昨日のブログでは、『苦悩の英雄ベートーヴェンの生涯』を読んでいて、「ベートーヴェンの全作品は、聾のベートーヴェンの作品」だとロマン・ ロランが指摘していたことを書きました。
12月に各地で演奏される、「苦悩を通って歓喜へ!」で知られる『ベートーヴェン:交響曲第9番「合唱」』。
交響曲に合唱が加わる、という大胆な着想の曲についてロマン・ ロランは、次のように書いています。
ベートーヴェンは、悲しみの深淵から《歓喜》をほめたたえようと企てた。
それは彼の全生涯の計画だった。まだボンにいた1793年(注:彼の22歳の時)からすでにそれを考えていた。

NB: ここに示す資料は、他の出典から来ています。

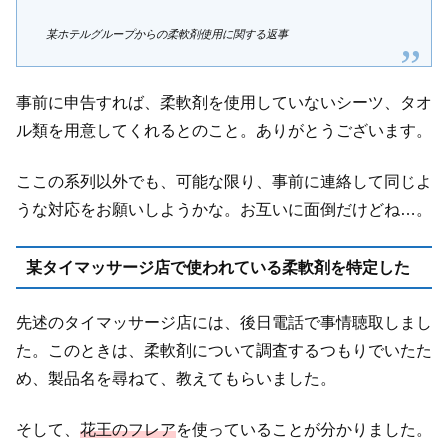
某ホテルグループからの柔軟剤使用に関する返事
事前に申告すれば、柔軟剤を使用していないシーツ、タオ
ル類を用意してくれるとのこと。ありがとうございます。
ここの系列以外でも、可能な限り、事前に連絡して同じよ
うな対応をお願いしようかな。お互いに面倒だけどね…。
某タイマッサージ店で使われている柔軟剤を特定した
先述のタイマッサージ店には、後日電話で事情聴取しまし
た。このときは、柔軟剤について調査するつもりでいたた
め、製品名を尋ねて、教えてもらいました。
そして、
花王のフレア
を使っていることが分かりました。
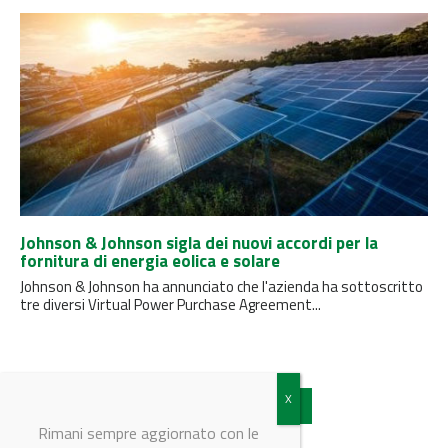
Johnson & Johnson sigla dei nuovi accordi per la
fornitura di energia eolica e solare
Johnson & Johnson ha annunciato che l'azienda ha sottoscritto
tre diversi Virtual Power Purchase Agreement...
Vedi tutti gli articoli
Rimani sempre aggiornato con le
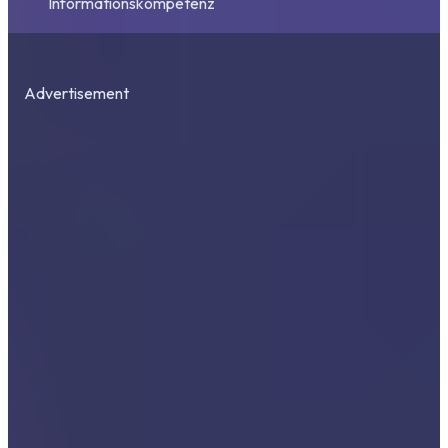
Informationskompetenz
Advertisement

彼は全生涯を通じて《歓喜》を歌おうと欲した。そしてそれを自分の大きな作品の1つを飾る冠にしようと欲した。
ところで、ロマン・ ロランは、『交響曲第9番「合唱」』の初演の日に関して次のようなエピソードを書いています。
1824年)5月7日、『合唱を伴える交響曲』(第9交響曲)を指揮したとき(と言うよりはむしろ、プログラムに書いているとおり、《演奏の指導に参加した》とき)彼に拍手喝采を浴びせた満場の大騒ぎが、彼の耳にはぜんぜん聞こえなかった。女歌手の1人が彼の手を取って、彼を聴衆の方へ向けるまで、彼はそんなことを思ってもいなかった。彼は突然、立ち上がった聴衆が帽子を振り、両手を叩いているのを見たのだった。
ベートーヴェンが53歳の時には、彼の耳はまったくと言っていいほど音を聴くことができなくなっていたのです。
ベートーヴェンが30年もの間、だんだん聴こえなくなる耳に頼らず、心の中で「苦悩を通って歓喜へ!」を暖めていたことを知ると、「苦悩を通って歓喜へ!」は、彼の生涯のモチーフのような気がします。